Monday, May 17, 2010

Sausage in Salad?

On a recent trip to the Hillsdale Farmers’ Market, Trevor and I picked up some delicious German sausage from Sweet Briar Farms. Slathered with grainy mustard, they made excellent sausage sandwiches. I stuck the remaining two sausages in freezer.

Later in the week we were given some tender, red-speckled butter lettuce and tasty yellow-fleshed potatoes from our friend Paul who runs an amazing CSA program at a local high school. I knew we could make an excellent salad with these ingredients.

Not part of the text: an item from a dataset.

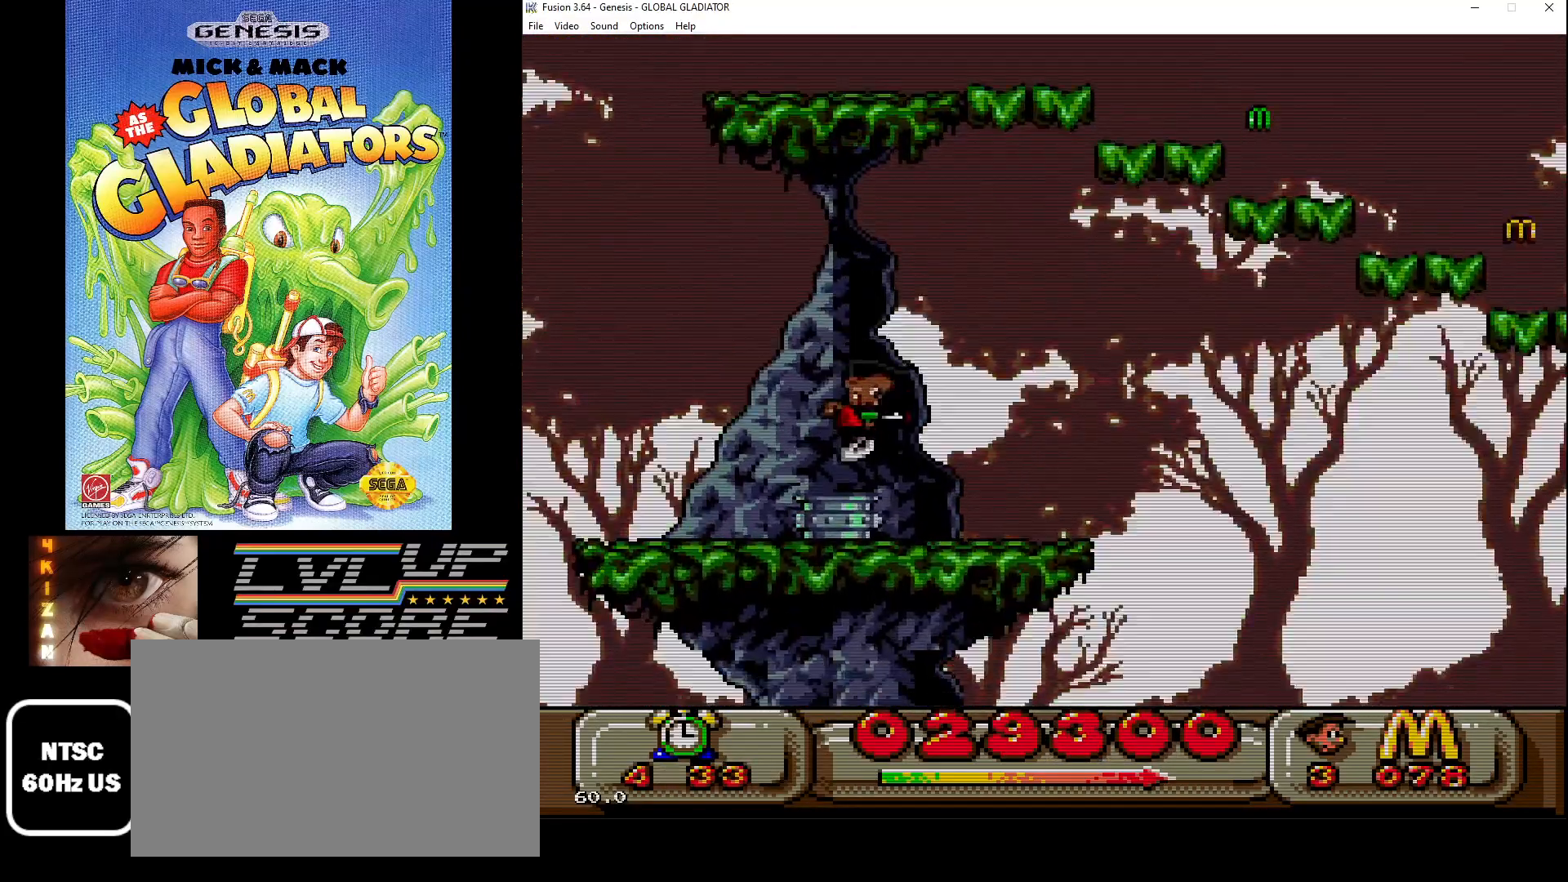
{"buttons": ["DPAD_UP"], "events": [[133, "DPAD_UP", "down"]]}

Trevor and I had prepared Cooking Light’s Chicken, Red Potato and Green Bean Salad many times before. It’s like a German Potato Salad on top of greens. And it’s dressed with a tangy whole-grain Dijon vinaigrette. But this time I decided we’d swap out the chicken for one of those Sweet Briar sausages we had tucked away. And it was phenomenal! The mustard in the vinaigrette was so good with the salty sausage.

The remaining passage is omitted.